Haha! I have literally just been on their website looking at the black / gold Aurum. It’s a beautiful bike by modern standards. The only issue I have with it is that I definitely can’t afford one.
“By modern standards.” There aren’t many beautiful bikes these days imho. The quest for aero has led to a lot of samey-sameness.
Yeah, I tend to agree although I suppose old steel bikes were often identikit in their own way. I liked the Aurum as it didn’t have dropped seat stays which I find especially unpleasing on the eye.
Couldn’t agree more re: seat stays. Just went to Aurum website, which was running really slow. Today’s marketing at work?
Hopefully no broken bones after stage 1’s very predictable crash in the narrow finale. Stage 2 seems unlikely to be a GC day with teams thinking of getting to Italy with out any problems.

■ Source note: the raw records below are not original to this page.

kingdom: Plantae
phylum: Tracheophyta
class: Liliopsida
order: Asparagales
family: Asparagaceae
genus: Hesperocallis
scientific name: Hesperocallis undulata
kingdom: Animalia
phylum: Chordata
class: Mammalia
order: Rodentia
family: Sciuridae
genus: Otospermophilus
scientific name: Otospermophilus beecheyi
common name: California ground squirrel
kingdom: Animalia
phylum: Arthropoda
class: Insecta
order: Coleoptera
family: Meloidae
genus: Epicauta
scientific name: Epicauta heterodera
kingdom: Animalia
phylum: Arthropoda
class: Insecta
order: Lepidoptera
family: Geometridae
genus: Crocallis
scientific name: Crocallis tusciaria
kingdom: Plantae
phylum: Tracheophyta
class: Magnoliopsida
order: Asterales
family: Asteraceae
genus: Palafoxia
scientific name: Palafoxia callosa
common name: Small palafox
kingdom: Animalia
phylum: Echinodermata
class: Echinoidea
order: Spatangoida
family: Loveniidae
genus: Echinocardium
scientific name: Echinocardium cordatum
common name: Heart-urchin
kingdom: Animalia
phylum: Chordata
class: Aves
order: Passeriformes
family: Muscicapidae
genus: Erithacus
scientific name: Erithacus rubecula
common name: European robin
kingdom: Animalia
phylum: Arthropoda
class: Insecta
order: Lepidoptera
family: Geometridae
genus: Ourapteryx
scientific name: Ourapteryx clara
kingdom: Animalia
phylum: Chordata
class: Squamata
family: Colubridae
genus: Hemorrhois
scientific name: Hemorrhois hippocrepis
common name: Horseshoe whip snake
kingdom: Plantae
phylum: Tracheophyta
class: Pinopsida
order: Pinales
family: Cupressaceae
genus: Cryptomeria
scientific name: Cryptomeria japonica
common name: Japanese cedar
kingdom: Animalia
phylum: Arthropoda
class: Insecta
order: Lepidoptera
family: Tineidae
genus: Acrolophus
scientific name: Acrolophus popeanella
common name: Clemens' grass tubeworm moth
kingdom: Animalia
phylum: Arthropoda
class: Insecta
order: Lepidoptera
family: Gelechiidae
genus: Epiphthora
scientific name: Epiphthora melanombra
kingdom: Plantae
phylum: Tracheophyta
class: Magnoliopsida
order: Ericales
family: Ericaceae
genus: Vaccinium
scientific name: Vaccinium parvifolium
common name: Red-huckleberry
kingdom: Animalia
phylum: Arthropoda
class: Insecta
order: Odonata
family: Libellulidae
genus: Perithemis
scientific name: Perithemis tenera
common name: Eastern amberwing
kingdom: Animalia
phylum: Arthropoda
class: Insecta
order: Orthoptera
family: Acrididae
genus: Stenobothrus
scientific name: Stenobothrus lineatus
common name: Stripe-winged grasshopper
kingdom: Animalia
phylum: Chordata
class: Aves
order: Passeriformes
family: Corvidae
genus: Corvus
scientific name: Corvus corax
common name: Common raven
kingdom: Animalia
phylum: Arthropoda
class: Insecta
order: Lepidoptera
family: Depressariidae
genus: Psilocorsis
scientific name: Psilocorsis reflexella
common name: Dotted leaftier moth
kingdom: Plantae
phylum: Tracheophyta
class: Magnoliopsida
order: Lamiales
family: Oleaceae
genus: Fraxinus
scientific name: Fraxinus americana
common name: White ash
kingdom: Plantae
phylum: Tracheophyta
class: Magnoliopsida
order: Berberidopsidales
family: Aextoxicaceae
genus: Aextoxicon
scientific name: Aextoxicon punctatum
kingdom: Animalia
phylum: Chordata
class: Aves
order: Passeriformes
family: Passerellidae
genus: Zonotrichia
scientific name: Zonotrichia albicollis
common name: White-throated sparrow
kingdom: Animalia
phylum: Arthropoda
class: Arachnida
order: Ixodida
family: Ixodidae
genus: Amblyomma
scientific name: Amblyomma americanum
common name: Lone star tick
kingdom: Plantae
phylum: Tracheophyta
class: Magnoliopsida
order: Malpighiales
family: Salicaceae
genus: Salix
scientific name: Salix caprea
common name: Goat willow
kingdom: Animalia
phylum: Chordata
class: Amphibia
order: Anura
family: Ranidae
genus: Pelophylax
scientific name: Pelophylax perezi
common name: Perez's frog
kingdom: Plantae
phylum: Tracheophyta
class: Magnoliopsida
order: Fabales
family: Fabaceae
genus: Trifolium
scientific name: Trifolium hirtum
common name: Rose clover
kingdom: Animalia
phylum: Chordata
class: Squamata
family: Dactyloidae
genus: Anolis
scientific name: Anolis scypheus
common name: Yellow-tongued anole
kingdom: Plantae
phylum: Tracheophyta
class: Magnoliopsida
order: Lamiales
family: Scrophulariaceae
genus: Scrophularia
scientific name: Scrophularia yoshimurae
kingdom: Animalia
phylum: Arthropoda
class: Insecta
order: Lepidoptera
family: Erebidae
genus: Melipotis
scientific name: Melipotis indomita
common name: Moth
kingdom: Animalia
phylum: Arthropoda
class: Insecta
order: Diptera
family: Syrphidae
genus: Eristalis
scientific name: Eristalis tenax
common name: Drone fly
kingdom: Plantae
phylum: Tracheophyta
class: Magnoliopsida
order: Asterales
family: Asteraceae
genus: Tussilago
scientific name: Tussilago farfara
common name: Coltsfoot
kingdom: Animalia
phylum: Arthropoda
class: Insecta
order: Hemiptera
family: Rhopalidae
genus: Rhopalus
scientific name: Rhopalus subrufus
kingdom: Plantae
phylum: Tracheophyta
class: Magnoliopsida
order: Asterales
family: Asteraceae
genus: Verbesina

Sports director at Visma, Marc Reef, on stage 2,”There are many riders who can dream of victory. For us, the main thing remains getting through the first three days in Bulgaria as well as possible.”
Despite cycling influencers saying whatever, I wouldn’t say the finish was especially narrow. For sure, road width had little to do with the crash (available space on the opposite side), it’s just that in a bunch sprint the spearhead of the peloton always looks for the barriers. I’d add something about bikes, but this sort of sprint crash always happened, they must be avoided otherwise.
I was watching Pascal Ackermann for Jayco. Bit of a disappointment. After the bunch was reduced he didn’t even seem capable of a sprint. Just sort of sat behind the sprinters in the saddle hoping to catch a draft and move up a few places. Not going to win much with that lack of power.